→ TASK DIRECTIONS
The line containing "- c2 acceleration coefficient - constant" marks the start, and the last line of the records below marks the end. Print that run exactly and nothing else.
** AVAILABLE DATA follows **
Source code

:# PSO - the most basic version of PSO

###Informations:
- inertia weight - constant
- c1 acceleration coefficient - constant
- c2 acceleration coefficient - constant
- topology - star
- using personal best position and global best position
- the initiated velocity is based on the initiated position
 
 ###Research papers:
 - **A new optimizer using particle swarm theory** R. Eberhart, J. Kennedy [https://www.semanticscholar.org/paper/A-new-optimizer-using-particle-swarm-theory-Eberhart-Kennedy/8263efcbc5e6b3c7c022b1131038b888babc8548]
** End of AVAILABLE DATA **
→ RESPONSE BOX
- c2 acceleration coefficient - constant
- topology - star
- using personal best position and global best position
- the initiated velocity is based on the initiated position
 
 ###Research papers:
 - **A new optimizer using particle swarm theory** R. Eberhart, J. Kennedy [https://www.semanticscholar.org/paper/A-new-optimizer-using-particle-swarm-theory-Eberhart-Kennedy/8263efcbc5e6b3c7c022b1131038b888babc8548]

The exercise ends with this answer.